Step 6, final representation of image and text mode、Input into hash coding network composed of multi-layer perceptron to generate hash code for searchingAndAnd use contrast lossThe generation of the hash code is supervised.
Using two modality-specific hash functions implemented by a multi-layer perceptronA hash code is generated for the samples of each modality, denoted as:
,
,
 Wherein the method comprises the steps ofFor a binary function, a common subspace learned for contrast loss optimization is introduced, as follows:
,
,
,
 AndIs a truly aligned image-text pair.
Step 7, utilizing the learned hash code、、、And integrated similarity matrixConstructing a loss function, and updating parameters of the hash coding network based on the loss function;
 using learned hash codes、、、And integrated similarity matrixConstructing a loss function:
,
,
,
,
,
 Wherein,Is a super-parameter for adjusting the scaling range of the similarity matrix, and is a symbolWhich represents the Hadamard product of the two,Is a hyper-parameter that measures the weight between different losses.

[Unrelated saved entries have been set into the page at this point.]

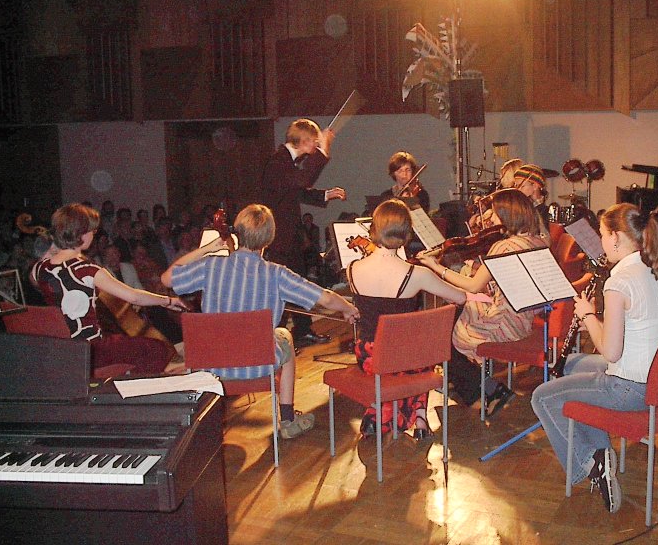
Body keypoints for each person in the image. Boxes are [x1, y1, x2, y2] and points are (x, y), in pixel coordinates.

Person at [162, 203, 359, 439]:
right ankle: (287, 419)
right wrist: (348, 308)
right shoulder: (277, 273)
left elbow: (167, 279)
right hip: (258, 365)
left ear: (236, 233)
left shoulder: (211, 266)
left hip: (211, 366)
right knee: (285, 336)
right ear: (269, 239)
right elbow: (325, 298)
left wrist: (207, 249)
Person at [531, 203, 658, 514]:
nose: (600, 240)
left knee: (542, 397)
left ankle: (592, 461)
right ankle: (600, 450)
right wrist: (596, 321)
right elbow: (631, 335)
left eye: (602, 234)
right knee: (571, 365)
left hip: (628, 388)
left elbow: (611, 352)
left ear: (616, 237)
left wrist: (587, 316)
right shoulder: (657, 273)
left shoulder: (619, 282)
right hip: (657, 379)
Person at [347, 199, 482, 438]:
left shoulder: (352, 268)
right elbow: (460, 298)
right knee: (423, 346)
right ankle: (420, 417)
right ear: (407, 233)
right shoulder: (417, 274)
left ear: (374, 229)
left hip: (369, 356)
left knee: (409, 355)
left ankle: (383, 412)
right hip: (406, 357)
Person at [419, 189, 548, 415]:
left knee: (442, 330)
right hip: (523, 319)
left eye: (495, 213)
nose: (491, 218)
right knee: (453, 318)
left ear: (507, 215)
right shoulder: (538, 241)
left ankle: (485, 389)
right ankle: (469, 382)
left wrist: (436, 267)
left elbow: (473, 286)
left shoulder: (504, 247)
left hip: (505, 323)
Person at [31, 203, 182, 376]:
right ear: (81, 233)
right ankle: (131, 385)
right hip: (91, 348)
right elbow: (134, 297)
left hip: (63, 346)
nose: (93, 235)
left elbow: (38, 281)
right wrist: (168, 300)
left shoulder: (39, 268)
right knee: (157, 348)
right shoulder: (87, 269)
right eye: (92, 230)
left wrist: (54, 248)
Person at [260, 118, 346, 347]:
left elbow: (297, 190)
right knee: (280, 287)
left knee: (297, 282)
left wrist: (325, 195)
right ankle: (274, 340)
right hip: (278, 237)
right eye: (314, 141)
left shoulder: (286, 162)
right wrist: (324, 151)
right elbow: (301, 180)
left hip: (289, 235)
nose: (317, 144)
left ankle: (302, 331)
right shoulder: (278, 162)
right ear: (304, 140)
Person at [513, 164, 551, 245]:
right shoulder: (523, 210)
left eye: (521, 186)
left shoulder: (545, 212)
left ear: (535, 186)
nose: (517, 190)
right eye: (515, 186)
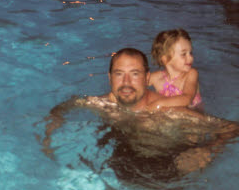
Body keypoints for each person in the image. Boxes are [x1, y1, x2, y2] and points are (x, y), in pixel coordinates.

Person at [43, 48, 239, 176]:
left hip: (169, 167)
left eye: (134, 74)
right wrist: (52, 127)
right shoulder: (102, 104)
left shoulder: (169, 112)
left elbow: (232, 128)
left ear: (147, 78)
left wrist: (207, 149)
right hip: (122, 159)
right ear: (110, 77)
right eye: (119, 74)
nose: (126, 83)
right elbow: (64, 107)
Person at [148, 29, 202, 109]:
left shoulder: (191, 74)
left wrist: (158, 104)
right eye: (184, 54)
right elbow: (137, 85)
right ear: (165, 59)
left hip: (192, 113)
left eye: (190, 53)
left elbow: (187, 99)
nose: (190, 57)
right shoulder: (156, 78)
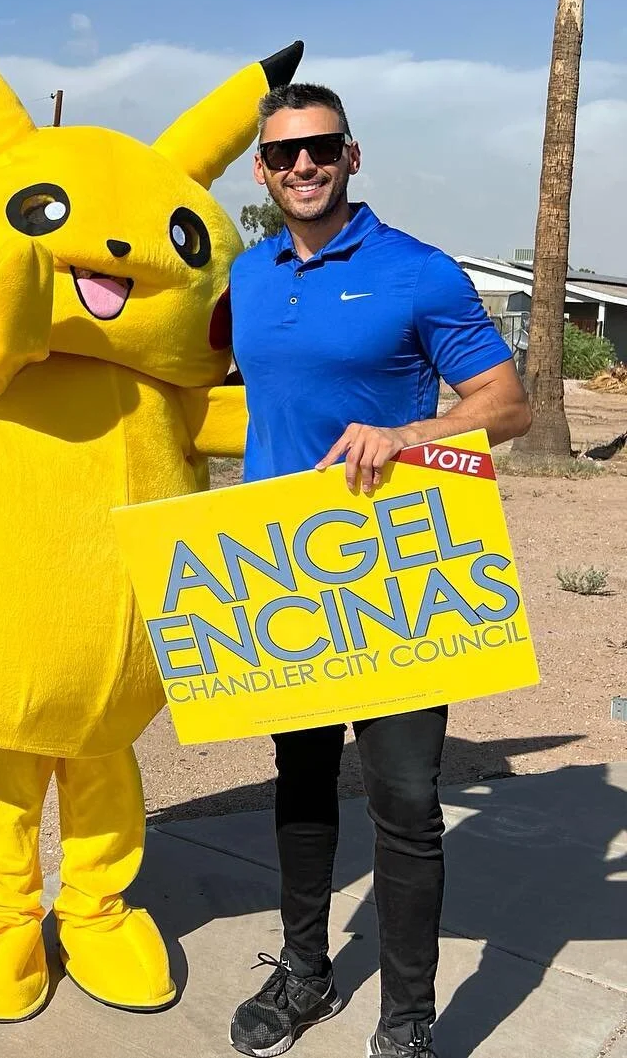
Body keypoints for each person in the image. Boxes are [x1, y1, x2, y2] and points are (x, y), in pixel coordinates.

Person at [226, 83, 532, 1058]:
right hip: (284, 577)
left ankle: (406, 1024)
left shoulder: (419, 272)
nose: (302, 166)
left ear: (352, 155)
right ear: (262, 171)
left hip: (391, 572)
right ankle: (308, 973)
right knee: (301, 781)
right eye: (283, 155)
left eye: (320, 148)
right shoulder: (249, 274)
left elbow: (506, 403)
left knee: (404, 804)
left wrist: (411, 432)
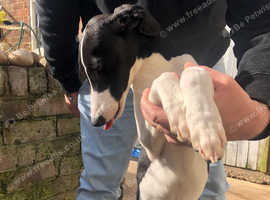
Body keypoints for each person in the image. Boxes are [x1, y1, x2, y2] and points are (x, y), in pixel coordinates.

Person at [35, 1, 270, 200]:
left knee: (209, 188)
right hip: (113, 67)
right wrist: (69, 78)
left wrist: (260, 99)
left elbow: (260, 19)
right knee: (100, 187)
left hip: (199, 70)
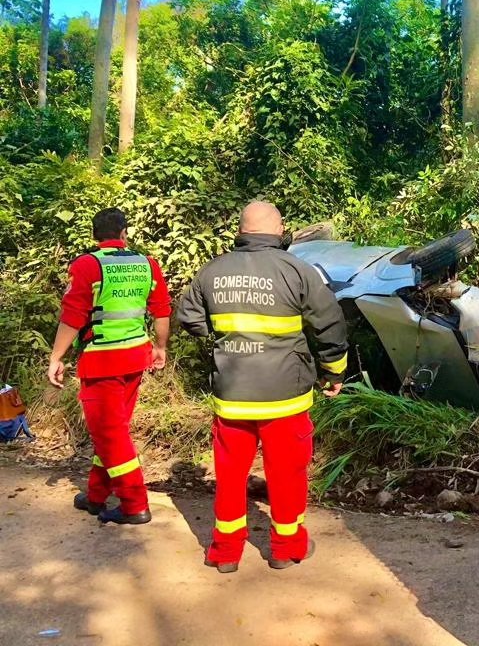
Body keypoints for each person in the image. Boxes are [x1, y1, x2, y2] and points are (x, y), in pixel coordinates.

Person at [177, 201, 348, 573]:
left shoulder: (213, 270)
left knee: (229, 475)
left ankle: (225, 553)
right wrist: (334, 370)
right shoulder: (297, 270)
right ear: (279, 229)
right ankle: (286, 548)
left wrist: (222, 338)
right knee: (287, 473)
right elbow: (330, 323)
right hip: (285, 396)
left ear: (241, 230)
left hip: (232, 398)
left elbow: (188, 315)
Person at [46, 207, 172, 525]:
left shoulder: (87, 265)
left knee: (111, 435)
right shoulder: (147, 264)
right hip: (134, 359)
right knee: (111, 432)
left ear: (94, 236)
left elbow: (73, 316)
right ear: (124, 234)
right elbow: (161, 311)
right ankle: (96, 495)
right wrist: (160, 347)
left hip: (101, 362)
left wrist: (55, 357)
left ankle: (134, 504)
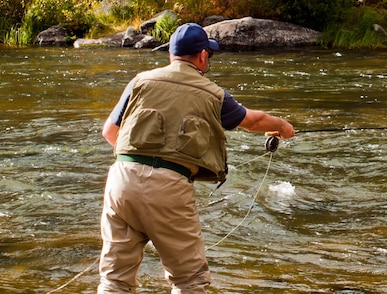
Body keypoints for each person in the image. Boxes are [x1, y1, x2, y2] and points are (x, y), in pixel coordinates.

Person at [97, 23, 296, 293]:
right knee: (189, 279)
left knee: (114, 280)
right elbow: (252, 121)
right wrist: (282, 126)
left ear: (171, 54)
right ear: (202, 56)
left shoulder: (140, 81)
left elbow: (110, 132)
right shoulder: (213, 94)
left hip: (121, 181)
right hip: (168, 186)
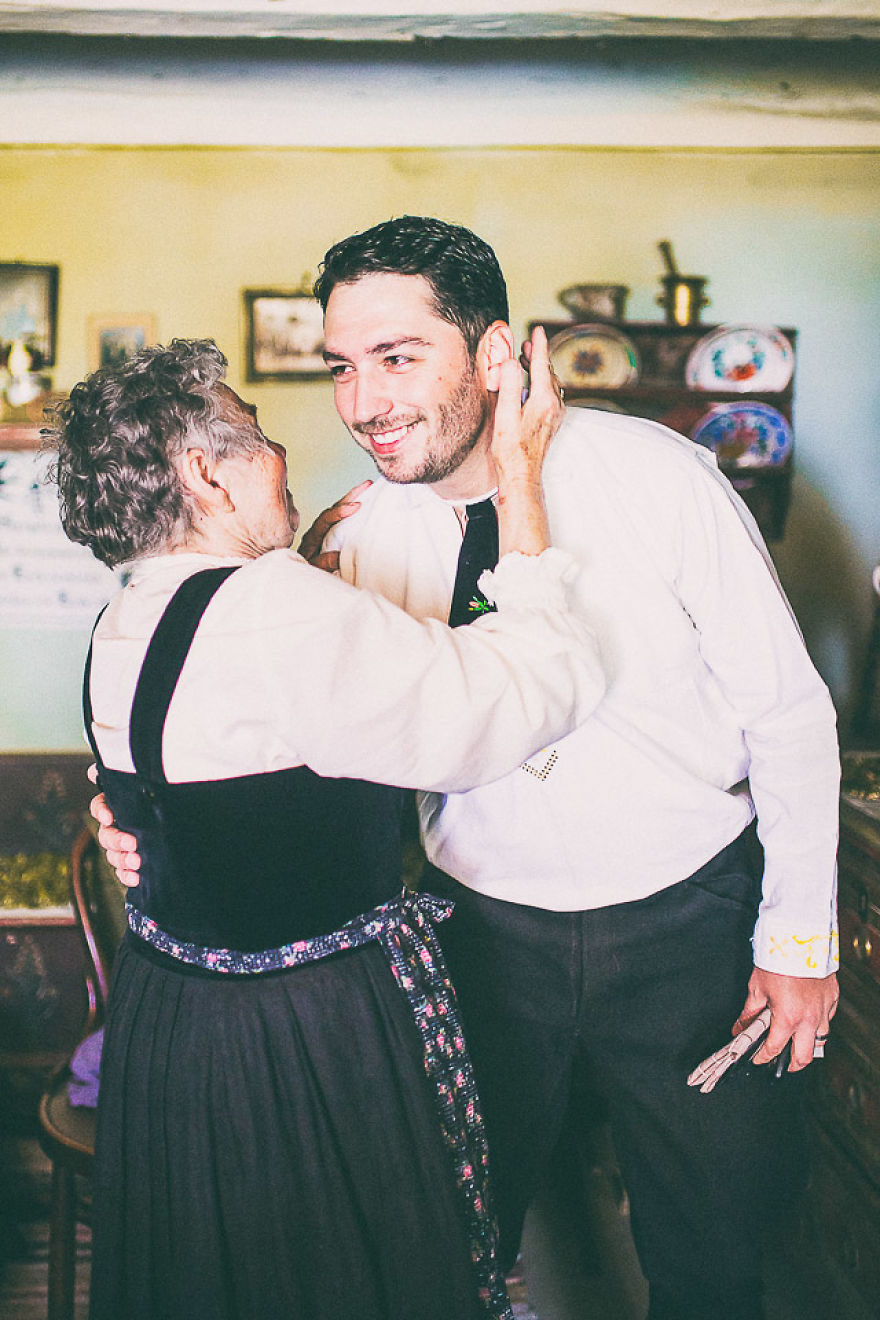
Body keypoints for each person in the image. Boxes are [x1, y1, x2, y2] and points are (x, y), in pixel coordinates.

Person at [98, 217, 841, 1320]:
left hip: (688, 920)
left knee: (712, 1252)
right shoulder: (348, 540)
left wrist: (796, 941)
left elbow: (785, 710)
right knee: (453, 1240)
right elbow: (250, 700)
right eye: (343, 368)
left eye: (398, 358)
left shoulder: (662, 477)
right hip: (476, 930)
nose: (362, 403)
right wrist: (151, 823)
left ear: (495, 354)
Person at [51, 334, 607, 1320]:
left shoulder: (127, 614)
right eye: (259, 437)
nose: (285, 458)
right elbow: (525, 695)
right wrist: (520, 484)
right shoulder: (276, 607)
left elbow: (223, 752)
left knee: (219, 1281)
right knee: (338, 1279)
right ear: (204, 475)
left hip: (172, 1022)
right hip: (303, 1032)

And 8, searching according to the task data to be searched and the trained cross-modal searching model to obtain a searching result.
Example two
The embodiment provides a CLIP-based hypergraph convolution unsupervised cross-modal hash system, which comprises the following steps:
 a multi-modal data acquisition module for acquiring a multi-modal training dataset;
 The cross-modal retrieval model training module is used for training the cross-modal retrieval model based on a multi-modal training data set to obtain a trained cross-modal retrieval model, and specifically comprises the following steps:
 Performing cross-modal fusion on the image features and the text features extracted based on the multi-modal training data set to obtain cross-modal fused image features and text features;
 Constructing an image mode similarity matrix based on the image features and the text features, constructing a text mode similarity matrix based on the cross-mode fused image features and text features, and unifying the image mode similarity matrix and the text mode similarity matrix to a robust similarity matrix;
 Utilizing a robust similarity matrix, introducing a hypergraph to aggregate common features of similar samples into a hyperedge to obtain a hypergraph incidence matrix, utilizing the incidence matrix to carry out hypergraph convolution on image features and text features, and mining high-order semantic information among all nodes to obtain hash codes in a hypergraph learning process;
 constructing a reconstruction loss function according to the generated hash code and the robust similarity matrix, and updating parameters of the hash coding network based on the reconstruction loss function;
 and the retrieval module is used for retrieving and obtaining a retrieval result according to the task data to be retrieved and the trained cross-modal retrieval model.
Example III
The present embodiment provides a computer readable storage medium having stored thereon a computer program which when executed by a processor performs the steps in a hypergraph convolution based unsupervised cross-modality retrieval method as described above.
Example IV
The present embodiment provides a computer device comprising a memory, a processor and a computer program stored on the memory and executable on the processor, the processor implementing the steps in a hypergraph convolution based unsupervised cross-modal retrieval method as described above when executing the program.
The above description is only of the preferred embodiments of the present invention and is not intended to limit the present invention, but various modifications and variations can be made to the present invention by those skilled in the art. Any modification, equivalent replacement, improvement, etc. made within the spirit and principle of the present invention should be included in the protection scope of the present invention.